- **STUDY TEXT**:
▼

Producer Jim Tullio, who worked closely with Goodman and was also close to his family, notes the recent "scare" when a contest was proposed to replace "Go Cubs Go."

 

"Steve's brother David wrote to me and said, 'Tools, should we write another one?' and I said, 'You got to be kidding me! They already have the definitive song!' Thank God every song submitted was really bad: It took so long for 'Go Cubs Go' to get integrated into the whole system, and it really took off and stayed. But for a minute there it was kind of iffy."

 

As he was dying, Goodman wrote a second well-known Cubs song "A Dying Cub Fan's Last Request." But Tullio notes a third, lesser-known Goodman Cubs song appearing on the posthumously released Live at the Earl of Old Town (2006), which Tullio produced from a Goodman concert featuring guests Siegel, David Amram and Jethro Burns at the fabled Chicago folk club in 1978.

 

"He was on Elektra/Asylum, and they said they didn't want a live Steve Goodman record and never took the tapes," says Tullio. "I put them in the basement and totally forgot about them, and 30 years later I was looking around and low and behold, I found the tapes! I called [Goodman's and John Prine's late manager] Al Bunetta and said, 'You'll never guess what I just found—three nights live at the Earl of Old Town!'"

▲

- **GIVEN MATERIAL**:
▼

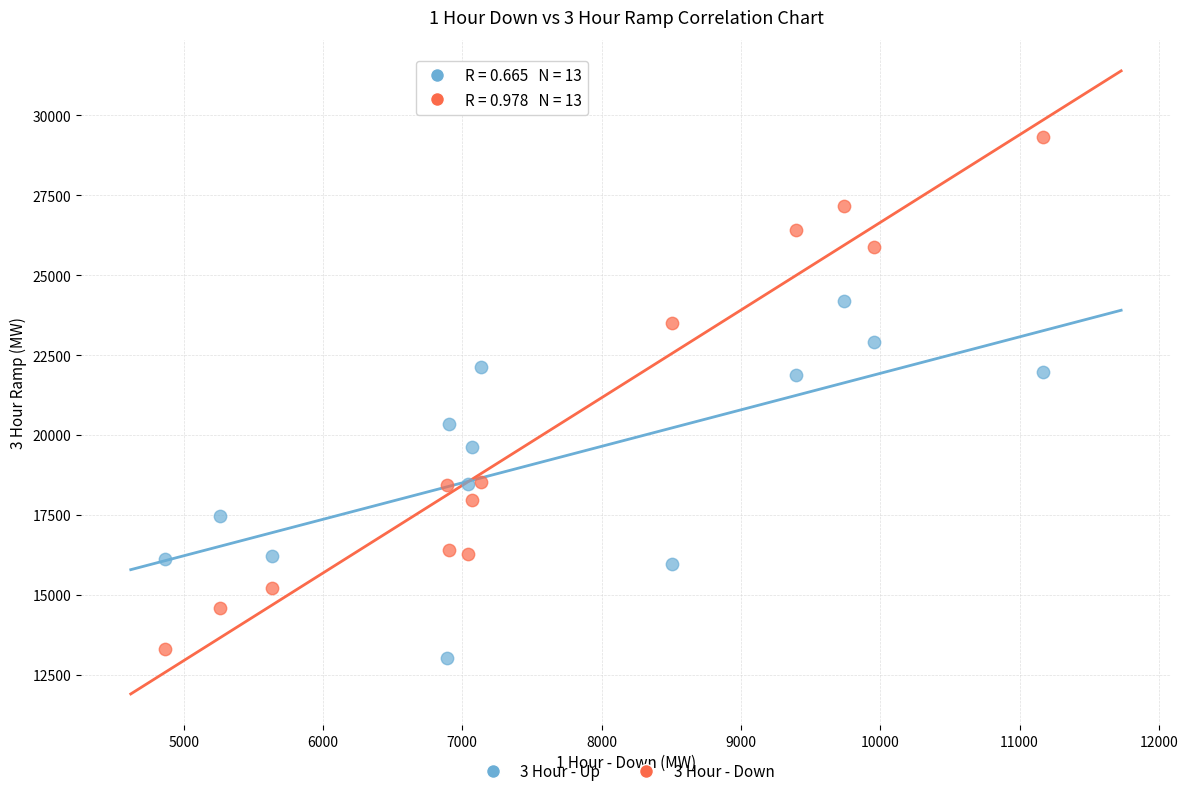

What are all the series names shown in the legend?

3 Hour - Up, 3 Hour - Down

▲

- **YOUR GOAL**: In the passage about Steve Goodman's Cubs songs, what song did Goodman write as he was dying? The data above has no part in this.

- **REPLY**: "A Dying Cub Fan's Last Request."